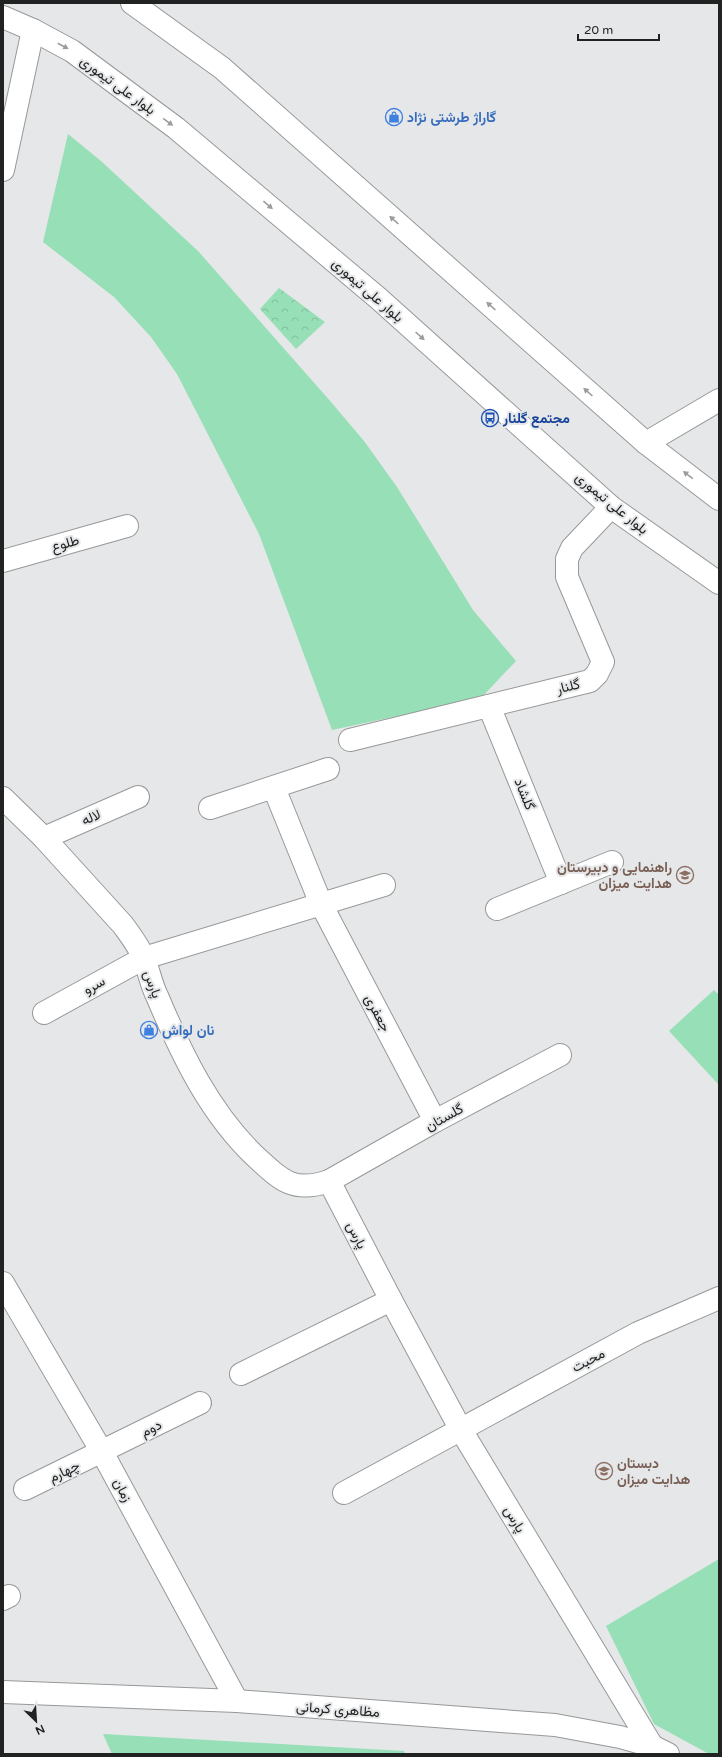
<svg xmlns="http://www.w3.org/2000/svg" width="722" height="1757" viewBox="0 0 722 1757" font-family="'Varela Round',Vazirmatn,sans-serif">
	<style>
		.park { fill: url(#park-crowns) }
		.garden { fill: #97dfb7 }
		.lines { fill: none; stroke-linecap: round; stroke-linejoin: round }
		.minor-casing { stroke: #979899; stroke-width: 24 }
		.major-casing { stroke: #979899; stroke-width: 24 }
		.minor { stroke: #fff; stroke-width: 22 }
		.major { stroke: #fff; stroke-width: 22 }
		.oneway { fill: #9b9c9c }
		.labels { text-anchor: middle; stroke-width: 4; stroke-linejoin: round; paint-order: stroke }
		.street-label { font-size: 14px; fill: #212222; stroke: #e5e7e8 }
		.shop-label { font-size: 14px; font-weight: bold; fill: #366cbe; stroke: #e5e7e8; text-anchor: start }
		.transit-label { font-size: 14px; font-weight: bold; fill: #164399; stroke: #e5e7e8; text-anchor: start }
		.education-label { font-size: 14px; font-weight: bold; fill: #785e54; stroke: #e5e7e8; text-anchor: end }
	</style>
	<defs>
		<pattern id="park-crowns" width="20" height="18" patternUnits="userSpaceOnUse"><rect width="20" height="18" fill="#97dfb7"/><path d="M2 6a3 3 0 1 1 6 0M12 15a3 3 0 1 1 6 0" fill="none" stroke="#82bf9d"/></pattern>
	</defs>
	<rect width="100%" height="100%" fill="#e5e7e8"/>
	<polygon class="park" points="279,288 325,322 296,349 260,309"/>
	<g class="garden">
		<polygon points="68,134 101,161 198,251 331,402 364,441 397,487 473,610 516,661 481,698 332,730 259,534 177,374 151,337 114,297 43,242"/>
		<polygon points="714,990 719,995 719,1085 669,1031"/>
		<polygon points="719,1559 719,1754 709,1754 654,1724 606,1626"/>
		<polygon points="103,1734 404,1751 405,1754 112,1754"/>
	</g>
	<g class="lines">
		<g class="minor-casing">
			<g id="minor">
				<polyline points="3,170 33,30"/>
				<polyline points="646,443 719,400"/>
				<polyline points="3,561 127,526"/>
				<polyline points="489,706 561,883"/>
				<polyline points="350,740 590,681 597,674 603,662 567,577 567,559 572,548 611,507"/>
				<polyline points="274,788 321,904 435,1121"/>
				<path d="M3 798 44 838 123 925C131 936 139 946 144 959 149 971 151 984 157 996 182 1055 210 1114 257 1158 282 1181 294 1193 329 1181L435 1121 560 1055"/>
				<polyline points="210,808 328,769"/>
				<polyline points="44,838 138,797"/>
				<polyline points="497,909 612,862"/>
				<polyline points="44,1013 144,958 384,885"/>
				<polyline points="329,1181 391,1300 461,1430 652,1746"/>
				<polyline points="3,1283 102,1452 237,1701"/>
				<polyline points="241,1374 391,1300"/>
				<polyline points="25,1489 200,1403"/>
				<polyline points="344,1493 638,1333 719,1298"/>
				<polyline points="3,1599 9,1596"/>
				<polyline points="3,1692 237,1701 555,1725 620,1737 652,1746 668,1754"/>
			</g>
		</g>
		<g class="major-casing">
			<g id="major">
				<polyline points="132,3 222,68 646,443 719,499"/>
				<polyline points="3,17 33,30 72,51 176,128 378,298 611,507 719,583"/>
			</g>
		</g>
		<use href="#minor" class="minor"/>
		<use href="#major" class="major"/>
	</g>
	<defs><path id="oneway-solid" d="M-6-.8H1V-3.2L6.5 0L1 3.2V.8H-6Z"/></defs>
	<g class="oneway">
		<use href="#oneway-solid" transform="translate(63 46) rotate(28)"/>
		<use href="#oneway-solid" transform="translate(168 122) rotate(36)"/>
		<use href="#oneway-solid" transform="translate(268 205) rotate(40)"/>
		<use href="#oneway-solid" transform="translate(394 220) rotate(-138)"/>
		<use href="#oneway-solid" transform="translate(491 306) rotate(-138)"/>
		<use href="#oneway-solid" transform="translate(420 336) rotate(42)"/>
		<use href="#oneway-solid" transform="translate(588 392) rotate(-138)"/>
		<use href="#oneway-solid" transform="translate(688 475) rotate(-143)"/>
	</g>
	<defs>
		<g id="shop-ring" transform="scale(0.9)"><circle r="9.5" fill="#e5e7e8" stroke="#3f7fe0" stroke-width="1.5"/><path d="M-5-2.5h2.3a2.7 3.5 0 0 1 5.4 0H5L5.5 6h-11ZM-1.5-2.5h3a1.5 2.3 0 0 0-3 0Z" fill="#3f7fe0"/></g>
		<g id="bus-ring" transform="scale(0.9)"><circle r="9.5" fill="#e5e7e8" stroke="#1a4fb4" stroke-width="1.5"/><path d="M-5-6H5V4H4V6H2V4H-2V6H-4V4H-5ZM-3.5-4V0h7V-4ZM-3.5 1.2v1.5H-2V1.2ZM2 1.2v1.5H3.5V1.2Z" fill="#1a4fb4"/></g>
		<g id="school-ring" transform="scale(0.9)"><circle r="9.5" fill="#e5e7e8" stroke="#8d6e63" stroke-width="1.5"/><path d="M0-5L7-2L0 1L-7-2ZM-4 1L0 2.5L4 1V4Q0 6-4 4Z" fill="#8d6e63"/></g>
	</defs>
	<g fill-rule="evenodd">
		<use href="#shop-ring" x="394" y="117"/>
		<use href="#bus-ring" x="490" y="418"/>
		<use href="#school-ring" x="685" y="875"/>
		<use href="#shop-ring" x="149" y="1030"/>
		<use href="#school-ring" x="604" y="1471"/>
	</g>
	<g class="labels">
		<g class="street-label">
			<text transform="translate(118 85) rotate(36)" y="5">بلوار علی تیموری</text>
			<text transform="translate(368 290) rotate(41)" y="5">بلوار علی تیموری</text>
			<text transform="translate(612 503) rotate(39)" y="5">بلوار علی تیموری</text>
			<text transform="translate(65 543) rotate(-16)" y="5">طلوع</text>
			<text transform="translate(568 686) rotate(-14)" y="5">گلنار</text>
			<text transform="translate(525 794) rotate(68)" y="5">گلشاد</text>
			<text transform="translate(91 817) rotate(-23)" y="5">لاله</text>
			<text transform="translate(153 984) rotate(70)" y="5">پارس</text>
			<text transform="translate(94 985) rotate(-29)" y="5">سرو</text>
			<text transform="translate(378 1013) rotate(62)" y="5">جعفری</text>
			<text transform="translate(444 1117) rotate(-29)" y="5">گلستان</text>
			<text transform="translate(357 1235) rotate(63)" y="5">پارس</text>
			<text transform="translate(588 1360) rotate(-28)" y="5">محبت</text>
			<text transform="translate(151 1428) rotate(-27)" y="5">دوم</text>
			<text transform="translate(64 1471) rotate(-26)" y="5">چهارم</text>
			<text transform="translate(123 1490) rotate(62)" y="5">زمان</text>
			<text transform="translate(515 1519) rotate(59)" y="5">پارس</text>
			<text transform="translate(338 1709) rotate(4)" y="5">مظاهری کرمانی</text>
		</g>
		<g class="shop-label">
			<text x="407" y="122">گاراژ طرشتی نژاد</text>
			<text x="162" y="1035">نان لواش</text>
		</g>
		<g class="transit-label">
			<text x="503" y="423">مجتمع گلنار</text>
		</g>
		<g class="education-label">
			<text x="672" y="872">راهنمایی و دبیرستان<tspan x="672" dy="16">هدایت میزان</tspan></text>
			<text x="617" y="1468" text-anchor="start">دبستان<tspan x="617" dy="16">هدایت میزان</tspan></text>
		</g>
	</g>
	<rect width="722" height="1757" fill="none" stroke="#212222" stroke-width="8"/>
	<g transform="translate(36 1721) rotate(155)" stroke="#e5e7e8" stroke-width="3" paint-order="stroke">
	<path d="M0-3L7 15L0 10L-7 15Z" fill="#212222"/>
	<text y="-6" font-size="11" font-weight="bold" text-anchor="middle" fill="#212222">N</text>
	</g>
	<path d="M578 34v6h81v-6" fill="none" stroke="#212222" stroke-width="2"/>
	<text x="584" y="34" font-size="12" fill="#212222" stroke="#e5e7e8" stroke-width="3" paint-order="stroke">20 m</text>
</svg>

▶ _REQUIRED WORK_
Show, from the material above, each line that includes the string "shop".

▶ _ANSWER TO THE PROBLEM_
		.shop-label { font-size: 14px; font-weight: bold; fill: #366cbe; stroke: #e5e7e8; text-anchor: start }
		<g id="shop-ring" transform="scale(0.9)"><circle r="9.5" fill="#e5e7e8" stroke="#3f7fe0" stroke-width="1.5"/><path d="M-5-2.5h2.3a2.7 3.5 0 0 1 5.4 0H5L5.5 6h-11ZM-1.5-2.5h3a1.5 2.3 0 0 0-3 0Z" fill="#3f7fe0"/></g>
		<use href="#shop-ring" x="394" y="117"/>
		<use href="#shop-ring" x="149" y="1030"/>
		<g class="shop-label">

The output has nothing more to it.